What you should do >>
Word for word, print all of the lines below.
>>>
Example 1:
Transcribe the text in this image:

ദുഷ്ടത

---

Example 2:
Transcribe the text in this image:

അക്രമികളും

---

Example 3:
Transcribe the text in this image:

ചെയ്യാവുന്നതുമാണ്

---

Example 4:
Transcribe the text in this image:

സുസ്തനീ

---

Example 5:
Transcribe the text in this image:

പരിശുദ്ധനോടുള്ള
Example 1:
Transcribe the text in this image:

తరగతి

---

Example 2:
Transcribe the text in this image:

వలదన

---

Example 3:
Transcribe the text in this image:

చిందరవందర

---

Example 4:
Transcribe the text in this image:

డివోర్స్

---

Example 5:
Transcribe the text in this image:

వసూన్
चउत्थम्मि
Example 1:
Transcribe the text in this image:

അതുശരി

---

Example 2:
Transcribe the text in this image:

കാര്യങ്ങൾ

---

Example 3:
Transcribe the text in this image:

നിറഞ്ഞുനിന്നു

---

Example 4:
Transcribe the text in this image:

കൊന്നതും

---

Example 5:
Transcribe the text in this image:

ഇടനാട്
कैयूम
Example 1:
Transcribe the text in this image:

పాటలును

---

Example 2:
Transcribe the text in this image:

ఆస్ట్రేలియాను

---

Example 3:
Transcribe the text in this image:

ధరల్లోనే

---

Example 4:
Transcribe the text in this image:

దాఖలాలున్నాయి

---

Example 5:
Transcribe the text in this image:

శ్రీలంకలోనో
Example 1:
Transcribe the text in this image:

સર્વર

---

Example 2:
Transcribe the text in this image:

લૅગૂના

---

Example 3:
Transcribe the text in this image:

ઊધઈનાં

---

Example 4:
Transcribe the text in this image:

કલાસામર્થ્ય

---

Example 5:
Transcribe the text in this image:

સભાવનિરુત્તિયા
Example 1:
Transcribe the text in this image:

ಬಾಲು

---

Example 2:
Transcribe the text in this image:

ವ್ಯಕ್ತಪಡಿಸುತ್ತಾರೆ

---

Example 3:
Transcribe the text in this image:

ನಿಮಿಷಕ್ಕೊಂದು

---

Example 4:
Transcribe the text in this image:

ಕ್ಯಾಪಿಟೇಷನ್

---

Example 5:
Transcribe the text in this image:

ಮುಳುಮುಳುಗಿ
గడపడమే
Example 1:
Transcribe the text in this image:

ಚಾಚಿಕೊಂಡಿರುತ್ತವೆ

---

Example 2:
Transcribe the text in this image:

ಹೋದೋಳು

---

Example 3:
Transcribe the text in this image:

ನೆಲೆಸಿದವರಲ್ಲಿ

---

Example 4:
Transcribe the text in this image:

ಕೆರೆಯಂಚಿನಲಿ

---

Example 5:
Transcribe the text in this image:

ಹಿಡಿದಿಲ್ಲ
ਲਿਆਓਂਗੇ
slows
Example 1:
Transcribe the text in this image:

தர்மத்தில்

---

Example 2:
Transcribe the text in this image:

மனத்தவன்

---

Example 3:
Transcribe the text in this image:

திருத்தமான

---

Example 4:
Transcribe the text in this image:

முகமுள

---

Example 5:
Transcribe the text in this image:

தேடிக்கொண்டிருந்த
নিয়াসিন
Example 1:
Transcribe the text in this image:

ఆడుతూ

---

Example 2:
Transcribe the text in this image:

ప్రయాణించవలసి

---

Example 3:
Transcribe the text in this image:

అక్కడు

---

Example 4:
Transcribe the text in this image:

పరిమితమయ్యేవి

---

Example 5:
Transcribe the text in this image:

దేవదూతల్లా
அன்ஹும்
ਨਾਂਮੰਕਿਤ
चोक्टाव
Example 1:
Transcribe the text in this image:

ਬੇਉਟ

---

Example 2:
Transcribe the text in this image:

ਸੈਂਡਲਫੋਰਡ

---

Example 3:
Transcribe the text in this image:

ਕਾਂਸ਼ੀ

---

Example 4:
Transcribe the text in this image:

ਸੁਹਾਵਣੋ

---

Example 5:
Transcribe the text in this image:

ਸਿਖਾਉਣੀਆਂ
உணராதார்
<<<
Answer space >>
Example 1:
Transcribe the text in this image:

ദുഷ്ടത

---

Example 2:
Transcribe the text in this image:

അക്രമികളും

---

Example 3:
Transcribe the text in this image:

ചെയ്യാവുന്നതുമാണ്

---

Example 4:
Transcribe the text in this image:

സുസ്തനീ

---

Example 5:
Transcribe the text in this image:

പരിശുദ്ധനോടുള്ള
Example 1:
Transcribe the text in this image:

తరగతి

---

Example 2:
Transcribe the text in this image:

వలదన

---

Example 3:
Transcribe the text in this image:

చిందరవందర

---

Example 4:
Transcribe the text in this image:

డివోర్స్

---

Example 5:
Transcribe the text in this image:

వసూన్
चउत्थम्मि
Example 1:
Transcribe the text in this image:

അതുശരി

---

Example 2:
Transcribe the text in this image:

കാര്യങ്ങൾ

---

Example 3:
Transcribe the text in this image:

നിറഞ്ഞുനിന്നു

---

Example 4:
Transcribe the text in this image:

കൊന്നതും

---

Example 5:
Transcribe the text in this image:

ഇടനാട്
कैयूम
Example 1:
Transcribe the text in this image:

పాటలును

---

Example 2:
Transcribe the text in this image:

ఆస్ట్రేలియాను

---

Example 3:
Transcribe the text in this image:

ధరల్లోనే

---

Example 4:
Transcribe the text in this image:

దాఖలాలున్నాయి

---

Example 5:
Transcribe the text in this image:

శ్రీలంకలోనో
Example 1:
Transcribe the text in this image:

સર્વર

---

Example 2:
Transcribe the text in this image:

લૅગૂના

---

Example 3:
Transcribe the text in this image:

ઊધઈનાં

---

Example 4:
Transcribe the text in this image:

કલાસામર્થ્ય

---

Example 5:
Transcribe the text in this image:

સભાવનિરુત્તિયા
Example 1:
Transcribe the text in this image:

ಬಾಲು

---

Example 2:
Transcribe the text in this image:

ವ್ಯಕ್ತಪಡಿಸುತ್ತಾರೆ

---

Example 3:
Transcribe the text in this image:

ನಿಮಿಷಕ್ಕೊಂದು

---

Example 4:
Transcribe the text in this image:

ಕ್ಯಾಪಿಟೇಷನ್

---

Example 5:
Transcribe the text in this image:

ಮುಳುಮುಳುಗಿ
గడపడమే
Example 1:
Transcribe the text in this image:

ಚಾಚಿಕೊಂಡಿರುತ್ತವೆ

---

Example 2:
Transcribe the text in this image:

ಹೋದೋಳು

---

Example 3:
Transcribe the text in this image:

ನೆಲೆಸಿದವರಲ್ಲಿ

---

Example 4:
Transcribe the text in this image:

ಕೆರೆಯಂಚಿನಲಿ

---

Example 5:
Transcribe the text in this image:

ಹಿಡಿದಿಲ್ಲ
ਲਿਆਓਂਗੇ
slows
Example 1:
Transcribe the text in this image:

தர்மத்தில்

---

Example 2:
Transcribe the text in this image:

மனத்தவன்

---

Example 3:
Transcribe the text in this image:

திருத்தமான

---

Example 4:
Transcribe the text in this image:

முகமுள

---

Example 5:
Transcribe the text in this image:

தேடிக்கொண்டிருந்த
নিয়াসিন
Example 1:
Transcribe the text in this image:

ఆడుతూ

---

Example 2:
Transcribe the text in this image:

ప్రయాణించవలసి

---

Example 3:
Transcribe the text in this image:

అక్కడు

---

Example 4:
Transcribe the text in this image:

పరిమితమయ్యేవి

---

Example 5:
Transcribe the text in this image:

దేవదూతల్లా
அன்ஹும்
ਨਾਂਮੰਕਿਤ
चोक्टाव
Example 1:
Transcribe the text in this image:

ਬੇਉਟ

---

Example 2:
Transcribe the text in this image:

ਸੈਂਡਲਫੋਰਡ

---

Example 3:
Transcribe the text in this image:

ਕਾਂਸ਼ੀ

---

Example 4:
Transcribe the text in this image:

ਸੁਹਾਵਣੋ

---

Example 5:
Transcribe the text in this image:

ਸਿਖਾਉਣੀਆਂ
உணராதார்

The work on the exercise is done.